The Maritime RA had its beginnings in the early part of the war when the Admiralty requested
the Regiment to provide 500, 2 man Light Machine Gun teams for embarking on merchant coasters. Taking with them either Lewis or Bren guns, they were to provide Anti-Aircraft defence for the vessels.
With the increase in severity of attacks on shipping, the Maritime Anti-Aircraft Regiment RA was formed in 1941.
Maritime Anti-Aircraft Regiment Royal Artillery
There were initially 3 Light Machine Gun Regiments each with 2 Batteries and 1 Regiment of a battery of Bofors 40mm. Port detachments were formed to find pools of trained Light Machine Gun gunners who could be embarked as required. The light machine gun’s were supplemented with Hotchkiss guns and eventually mostly replaced by Oerlikon’s and Bofors.
There was no higher formation, each Commanding Officer reporting direct to RA6 at the War Office.
In September 1942 a gunner Brigadier was appointed as commander. By the end of the year batteries and troops were operating independently and in January 1943 the regiment was re-titled Maritime Royal Artillery.
Maritime Royal Artillery
In March 1943 numbers were increased and the regiment organised into 6 regiments and 24 port detachments in the UK. There were also 4 overseas batteries at New York, Port Said, Bombay and South Africa and 4 independent troops at Freetown, Sydney, Algiers and Haifa. A fifth troop was added later at Naples.
Most of the principal ports throughout the world that were visited by allied shipping also had small detachments. Sometimes these could be as small as a single NCO.
At this time the strength of the regiment was 170 officers and 14,000+ other ranks.
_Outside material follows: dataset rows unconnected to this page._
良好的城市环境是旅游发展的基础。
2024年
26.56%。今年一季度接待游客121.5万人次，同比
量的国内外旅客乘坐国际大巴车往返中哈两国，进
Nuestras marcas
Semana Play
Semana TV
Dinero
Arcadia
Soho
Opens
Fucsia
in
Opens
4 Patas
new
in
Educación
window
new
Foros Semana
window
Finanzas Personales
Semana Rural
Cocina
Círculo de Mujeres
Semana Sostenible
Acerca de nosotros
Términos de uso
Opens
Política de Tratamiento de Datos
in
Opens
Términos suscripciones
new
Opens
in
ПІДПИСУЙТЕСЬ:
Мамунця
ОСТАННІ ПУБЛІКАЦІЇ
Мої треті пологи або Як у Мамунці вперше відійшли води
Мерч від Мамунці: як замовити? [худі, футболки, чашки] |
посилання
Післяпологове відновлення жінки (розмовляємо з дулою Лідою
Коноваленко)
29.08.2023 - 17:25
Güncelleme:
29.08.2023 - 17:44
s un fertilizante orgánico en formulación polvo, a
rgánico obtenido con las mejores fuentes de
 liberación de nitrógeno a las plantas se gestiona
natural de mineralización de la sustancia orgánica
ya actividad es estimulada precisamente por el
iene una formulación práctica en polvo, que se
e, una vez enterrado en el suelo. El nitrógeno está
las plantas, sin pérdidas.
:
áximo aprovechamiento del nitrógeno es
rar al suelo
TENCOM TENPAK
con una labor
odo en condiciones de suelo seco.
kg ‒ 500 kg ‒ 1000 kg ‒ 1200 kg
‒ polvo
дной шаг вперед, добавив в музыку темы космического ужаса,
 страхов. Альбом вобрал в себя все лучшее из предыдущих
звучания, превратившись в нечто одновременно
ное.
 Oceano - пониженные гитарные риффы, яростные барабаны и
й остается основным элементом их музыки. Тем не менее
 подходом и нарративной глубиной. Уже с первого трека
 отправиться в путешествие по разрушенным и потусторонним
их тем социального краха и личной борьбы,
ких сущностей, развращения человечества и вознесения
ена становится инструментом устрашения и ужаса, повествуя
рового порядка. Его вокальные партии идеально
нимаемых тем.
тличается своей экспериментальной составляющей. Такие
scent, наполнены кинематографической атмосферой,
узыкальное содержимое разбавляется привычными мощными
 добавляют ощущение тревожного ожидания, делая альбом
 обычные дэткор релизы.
Operationally the regiment came under the Royal Navy and they worked in close cooperation with the DEMS Branch (Defensively Equipped Merchant Ships).
In August 1945 the regiment was re-organised into 1st, 4th & 5th Regiments each with an RHQ, Training Battery and Holding Battery. There was also 2nd Regiment in India but this was not fully formed.
The 6 regimental HQ’s in the UK were located so as to serve the 6 main shipping areas:
Clyde, Forth, Tyne & Tees, Mersey, Thames and Bristol Channel.
Each RHQ was responsible for administrating and training its personnel. For training purposes they had at least one of each gun in use and a dome trainer. They also had use of the naval gunnery schools and firing ranges in their area.
Port detachments allocated men to ships, arranged leave and refresher training for disembarking crews, made up any kit deficiencies and dealt with their pay and any welfare matters.
The numbers on board any individual ship varied from up to 30 on the large vessels down to 2 men in a small coaster. The average detachment on a Liberty ship was 7.
The gun crews could be a mix of Maritime RA, Royal Navy or Royal Marine personnel but the Bofors guns were always a solely Maritime RA responsibility.
As the number of men on any one ship was small they all had to be capable of handling every weapon on board. This could range from a 6 inch Naval Anti-Aircraft gun down to balloons and rockets. Many Maritime RA NCO’s proudly wore the Naval Gun Layers badge qualifying them to take charge of a detachment at sea along with all naval stores on board.
Along with their normal service equipment, men were issued with naval sea kit, tropical kit, a set of civilian clothes for use in neutral ports and special arctic kit for ships on the North Russia convoys. When embarked the men came under the provisions of the Merchant Shipping Act as well as the Army Act.
For gallantry and service at sea personnel were awarded Naval decorations and the Maritime RA got a good share of these. Many of course lost their lives at sea. Despite the risks, service in the Maritime RA was popular even though they were doing it for less pay than their Royal Navy counterparts who, in turn, were getting considerably less than the merchant seamen.